Water reuse Example #2. Another refinery’s freshwater makeup source was both expensive and of poor quality for the primary cooling tower makeup. The low quality of the water required the system to be operated at low cycles, causing an excessive blowdown rate to a non-process contact wastewater pond, and forcing an equally high demand in makeup water. The idea of reusing the pond water for cooling tower makeup was developed and nano-membrane technology was chosen as the reuse treatment approach. The quality of the nano-treated water was such that cooling tower cycles could be increased by four times, reducing the blowdown rate by 75%. The quality of the nano-treated water was so much better that a new cooling chemical treatment program had to be implemented, focusing on corrosion control now that little risk of deposition existed with a much improved feedwater quality.

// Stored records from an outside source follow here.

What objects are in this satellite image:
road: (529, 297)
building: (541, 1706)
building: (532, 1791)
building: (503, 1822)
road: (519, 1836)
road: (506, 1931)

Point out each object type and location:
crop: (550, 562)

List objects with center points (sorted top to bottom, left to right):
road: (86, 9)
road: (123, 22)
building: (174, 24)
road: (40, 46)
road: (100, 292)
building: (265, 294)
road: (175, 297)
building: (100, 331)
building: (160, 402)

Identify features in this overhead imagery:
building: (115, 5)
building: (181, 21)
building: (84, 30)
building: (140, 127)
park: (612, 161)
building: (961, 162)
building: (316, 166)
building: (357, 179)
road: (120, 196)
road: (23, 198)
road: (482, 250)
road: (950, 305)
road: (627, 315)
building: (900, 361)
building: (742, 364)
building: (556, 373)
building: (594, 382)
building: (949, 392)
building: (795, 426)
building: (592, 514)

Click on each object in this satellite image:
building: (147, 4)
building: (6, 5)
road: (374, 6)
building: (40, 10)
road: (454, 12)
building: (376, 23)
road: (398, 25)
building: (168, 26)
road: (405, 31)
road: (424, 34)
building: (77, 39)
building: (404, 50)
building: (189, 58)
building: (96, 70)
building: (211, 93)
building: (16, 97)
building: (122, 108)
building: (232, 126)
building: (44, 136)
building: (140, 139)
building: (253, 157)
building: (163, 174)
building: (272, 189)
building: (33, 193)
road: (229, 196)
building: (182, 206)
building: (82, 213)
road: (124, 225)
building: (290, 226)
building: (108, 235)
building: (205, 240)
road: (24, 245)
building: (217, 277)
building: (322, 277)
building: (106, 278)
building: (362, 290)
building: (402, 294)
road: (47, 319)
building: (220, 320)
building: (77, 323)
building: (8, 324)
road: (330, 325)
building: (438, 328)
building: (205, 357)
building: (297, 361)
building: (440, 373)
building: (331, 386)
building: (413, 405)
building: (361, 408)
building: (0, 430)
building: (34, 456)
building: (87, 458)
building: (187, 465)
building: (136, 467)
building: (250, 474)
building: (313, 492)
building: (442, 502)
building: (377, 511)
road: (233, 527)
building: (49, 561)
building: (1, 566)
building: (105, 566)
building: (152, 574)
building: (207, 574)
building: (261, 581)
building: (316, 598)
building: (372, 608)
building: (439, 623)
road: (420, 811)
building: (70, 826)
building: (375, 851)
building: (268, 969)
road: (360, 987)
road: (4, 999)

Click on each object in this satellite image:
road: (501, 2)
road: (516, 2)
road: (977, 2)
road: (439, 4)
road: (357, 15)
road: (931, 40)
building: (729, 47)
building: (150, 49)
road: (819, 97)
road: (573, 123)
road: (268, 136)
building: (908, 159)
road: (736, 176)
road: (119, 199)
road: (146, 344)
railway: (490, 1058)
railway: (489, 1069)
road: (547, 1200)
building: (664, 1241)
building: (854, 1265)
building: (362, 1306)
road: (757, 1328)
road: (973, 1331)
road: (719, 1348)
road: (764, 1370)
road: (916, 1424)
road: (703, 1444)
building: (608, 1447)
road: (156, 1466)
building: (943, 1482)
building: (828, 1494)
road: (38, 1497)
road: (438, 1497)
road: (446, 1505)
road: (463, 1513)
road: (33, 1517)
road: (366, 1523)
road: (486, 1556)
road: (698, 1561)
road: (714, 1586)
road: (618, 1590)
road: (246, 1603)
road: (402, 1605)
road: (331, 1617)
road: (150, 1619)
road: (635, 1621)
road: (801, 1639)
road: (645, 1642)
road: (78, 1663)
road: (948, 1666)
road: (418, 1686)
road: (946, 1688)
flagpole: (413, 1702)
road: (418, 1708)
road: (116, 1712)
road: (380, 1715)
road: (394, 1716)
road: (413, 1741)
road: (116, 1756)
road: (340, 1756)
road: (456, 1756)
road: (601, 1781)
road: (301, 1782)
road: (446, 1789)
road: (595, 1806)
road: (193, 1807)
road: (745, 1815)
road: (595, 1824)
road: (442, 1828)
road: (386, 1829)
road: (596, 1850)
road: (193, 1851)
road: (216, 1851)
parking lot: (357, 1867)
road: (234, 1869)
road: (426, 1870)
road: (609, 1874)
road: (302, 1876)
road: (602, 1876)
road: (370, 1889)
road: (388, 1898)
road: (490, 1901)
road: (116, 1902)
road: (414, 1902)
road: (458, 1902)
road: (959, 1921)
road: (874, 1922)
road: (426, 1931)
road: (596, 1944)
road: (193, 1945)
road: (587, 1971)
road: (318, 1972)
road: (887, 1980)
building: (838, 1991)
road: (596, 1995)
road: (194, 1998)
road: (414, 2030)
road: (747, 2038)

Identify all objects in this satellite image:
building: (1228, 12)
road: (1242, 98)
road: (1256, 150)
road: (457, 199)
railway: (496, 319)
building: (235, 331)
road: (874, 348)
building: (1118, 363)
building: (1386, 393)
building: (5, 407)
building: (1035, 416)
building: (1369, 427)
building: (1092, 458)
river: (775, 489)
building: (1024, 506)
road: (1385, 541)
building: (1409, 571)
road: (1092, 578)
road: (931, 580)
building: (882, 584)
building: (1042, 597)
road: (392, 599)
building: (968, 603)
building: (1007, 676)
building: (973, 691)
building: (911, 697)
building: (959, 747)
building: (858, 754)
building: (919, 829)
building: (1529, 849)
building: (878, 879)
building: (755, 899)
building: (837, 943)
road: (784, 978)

Takeaway. Successful water reuse requires the understanding and evaluation of water quality inputs and outputs standards in the initial phase of a water reuse project. This knowledge will improve the project’s viability and chances of success over the long term, making them both environmentally and economically sound. This is important, as these projects will become ever more necessary as the situation around water scarcity worsens and stricter regulations are introduced. HP
TIMOTHY W. EGGERT is Technical Director at Veolia Water Technologies & Solutions. He has more than 43 yr of experience in the water treatment industry as a process engineer and a chemical solutions provider, primarily in the refining and power Industries. Prior to his current role, he was a Senior Technical Consultant at Veolia since 1999 and was been involved with numerous steam boiler, cooling and wastewater projects throughout the U.S. Eggert has been involved in the application of cooling water treatment programs for diverse makeup sources, including municipal reclaim waters, as well as the use of non-phosphate cooling treatment program applications in the refining, power and chemical processing industries since the early 2010s. Eggert earned a BS degree in chemical engineering from the Massachusetts Institute of Technology (MIT).
DAN HARBS is a Senior Technical Consultant at Veolia Water Technologies & Solutions with 26 yr of refining chemical treatment experience. He has treated all aspects of refinery chemical applications, including process side antifoulants, corrosion inhibitors, desalters, fuel additives, cooling towers and steam systems, as well as primary and secondary wastewater treatment. Harbs has co-authored numerous published papers on topics such as reactor bed fouling treatment, the successful treatment of cooling towers using reclaimed water, the development of new cooling tower corrosion inhibitors, and heat exchanger monitoring. He resides in Southern California with his wife and two sons.